SEOUL, South Korea - North Korea warned Monday that it does not engage in "empty talk" and has "guns and bayonets" aimed at its southern neighbor, heightening tensions surrounding its threat to take military action to counter what it calls South Korean plans to invade.

But South Korean President Lee Myung-bak made clear that he won't bend to the North's saber-rattling. On Monday, he named a security expert hawkish on Pyongyang as his unification minister in charge of relations with the communist neighbor.

Like the president, Hyun In-taek is a strong critic of the "Sunshine Policy" espoused by Lee's two liberal predecessors, who sought to pave the way for reconciliation by offering the North unconditional aid.

Analysts say Hyun's appointment suggests Lee will stick to his hard-line policy on the North.

"I'll make efforts to back the president's philosophy and policy so as to move the South-North relations forward," Hyun told The Associated Press. He did not elaborate and declined to comment on views that he is a hard-liner.

Over the weekend, North Korea's military accused South Korean President Lee Myung-bak of plotting an invasion of the North and warned of strong military steps in retaliation and "an all-out confrontational posture." South Korea denied it was planning to invade and put its military on alert.

South Korea said Monday it had detected no unusual moves by the North's military, and Unification Ministry spokesman Kim Ho-nyeon said Seoul will cope with the situation in a "calm" manner.

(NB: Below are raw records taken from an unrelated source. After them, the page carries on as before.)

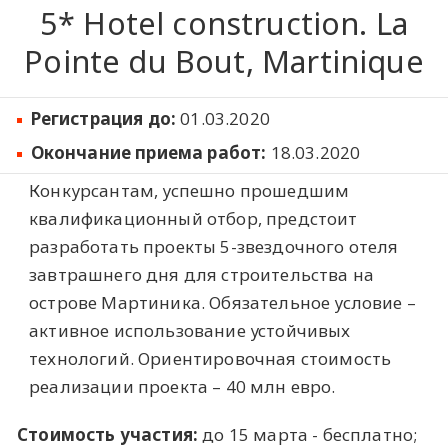
5* Hotel construction. La
Pointe du Bout, Martinique
Регистрация до:
01.03.2020
Окончание приема работ:
18.03.2020
Конкурсантам, успешно прошедшим
квалификационный отбор, предстоит
разработать проекты 5-звездочного отеля
завтрашнего дня для строительства на
острове Мартиника. Обязательное условие –
активное использование устойчивых
технологий. Ориентировочная стоимость
реализации проекта – 40 млн евро.
Стоимость участия:
до 15 марта - бесплатно;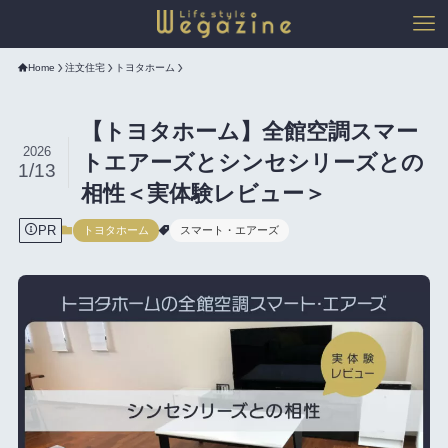
Home
注文住宅
トヨタホーム
【トヨタホーム】全館空調スマー
2026
トエアーズとシンセシリーズとの
1/13
相性＜実体験レビュー＞
PR
トヨタホーム
スマート・エアーズ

Tensions between the two Koreas, which technically remain at war because their 1950-53 conflict ended in a truce, not a peace treaty, have been escalating since Lee took office nearly a year ago pledging to get tough with the nuclear-armed neighbor. The North since has cut off all ties and suspended several joint projects.

The North's main Rodong Sinmun newspaper renewed the country's warnings Monday, saying it would "destroy and wipe out" invaders in "one strike" if South Korean "war maniacs ignite the fire of war."

"The Lee Myung-bak group should bear in mind that our guns and bayonets ... are aimed at their throats," the paper said in a commentary, carried by the official Korean Central News Agency. "We know no empty talk."

Such threats are not uncommon and are typically issued through state-run media. Saturday's threats, however, were read by a uniformed army officer flanked by military flags -- the first time since 1998 an officer has served as messenger rather than state media, according to South Korean officials.

Despite the threats, South Korea's No. 2 nuclear negotiator led a team of experts on a five-day trip to North Korea -- Seoul's highest-level visit in a year and a sign Pyongyang has not abandoned an international 2007 disarmament-for-aid pact that has been stalled since August.

Envoy Hwang Joon-kook said Monday that the team toured nuclear facilities at the North's main reactor at Yongbyon and met with Foreign Ministry officials. "It seems like their stance (on the nuclear process) is mostly unchanged," he told reporters as he arrived in Beijing from Pyongyang.

Analysts say the North's latest saber rattling also is a negotiating tactic aimed at Seoul and Washington ahead of President-elect Barack Obama's inauguration Tuesday.

"North Korea wants to draw Obama's attention," said Kim Yong-hyun, a professor at Seoul's Dongguk University. He said Pyongyang wants to use the tensions with Seoul to make a case for its long-standing demand for diplomatic ties with Washington -- the regime's top foreign policy goal.